Formulas such as Haversine are independent of the relative locations of the various points on the sphere; they return the correct distance regardless.

Amber
Can you give any particular example of that? As far as I understand the haversine is just a quick fix for some floating point problems over the great circle distance formula. The last however, is as simple as projecting points into cartesean coordinates and computing the dot product between them. So why is that one method is "relative" and the other isn't?
Alexandre Gomes
I think you and OA mean very different things by "Cartesian projection" here.
AVB
Yeah, I think I may have misread what kind of cartesian projection you were thinking of (3d vs 2d).
Amber
A: 

No, you are not mistaken. Two things, though. First, obviously, your performance benefits will depend on the nature of your application. If you need to use the same points many times in your calculations, you will improve performance by doing what you suggest.

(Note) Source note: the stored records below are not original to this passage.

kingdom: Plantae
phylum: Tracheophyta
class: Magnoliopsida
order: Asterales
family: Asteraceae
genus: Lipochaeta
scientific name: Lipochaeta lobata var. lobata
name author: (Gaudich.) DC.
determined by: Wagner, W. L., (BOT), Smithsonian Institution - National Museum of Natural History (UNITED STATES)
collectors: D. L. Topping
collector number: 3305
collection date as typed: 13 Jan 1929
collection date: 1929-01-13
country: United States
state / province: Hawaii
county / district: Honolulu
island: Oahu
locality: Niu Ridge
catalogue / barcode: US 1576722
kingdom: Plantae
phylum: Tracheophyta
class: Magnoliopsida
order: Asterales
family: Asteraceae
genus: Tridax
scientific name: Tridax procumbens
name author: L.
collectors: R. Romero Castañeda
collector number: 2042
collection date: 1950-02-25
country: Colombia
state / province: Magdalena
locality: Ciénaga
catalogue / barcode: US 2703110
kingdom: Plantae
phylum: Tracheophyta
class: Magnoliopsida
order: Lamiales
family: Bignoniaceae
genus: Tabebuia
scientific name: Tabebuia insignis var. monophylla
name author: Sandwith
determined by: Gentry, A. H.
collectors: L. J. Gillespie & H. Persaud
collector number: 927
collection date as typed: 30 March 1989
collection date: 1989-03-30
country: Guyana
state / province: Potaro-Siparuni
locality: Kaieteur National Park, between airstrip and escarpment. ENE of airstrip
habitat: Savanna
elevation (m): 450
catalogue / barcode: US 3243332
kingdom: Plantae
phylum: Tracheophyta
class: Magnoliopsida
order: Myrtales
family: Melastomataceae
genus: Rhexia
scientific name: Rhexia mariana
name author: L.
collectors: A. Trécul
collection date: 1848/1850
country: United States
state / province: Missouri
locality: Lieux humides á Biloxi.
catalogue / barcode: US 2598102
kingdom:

Second, the formula you use is not the issue here. If you precompute and store sin and cos of lat/lon and use haversine, you will get the exact same performance improvements.

AVB
Not really. Precomputing the harversines/sin/cos might seem the same here but in fact it would barely improve performance because the haversine formula requires many deltas (e.g. haversin(lat1-lat2)) and those can't be computed when you don't know the point you will be comparing with. With a cache of the projected x, y, z all you would need would be arccos(x1*x2+y1*y2+z1*z2).As for the nature of the applications I understand your point and I mean something like Google Maps or 4Square where you wish to compare points to a list of almost "static"/rarely-changing points.
Alexandre Gomes
`haversin(lat1-lat2)` is a reasonably simple algebraic function of `sin` and `cos` of `lat1` and `lat2`, which involves no further trig. computations. Just take a look at the definition.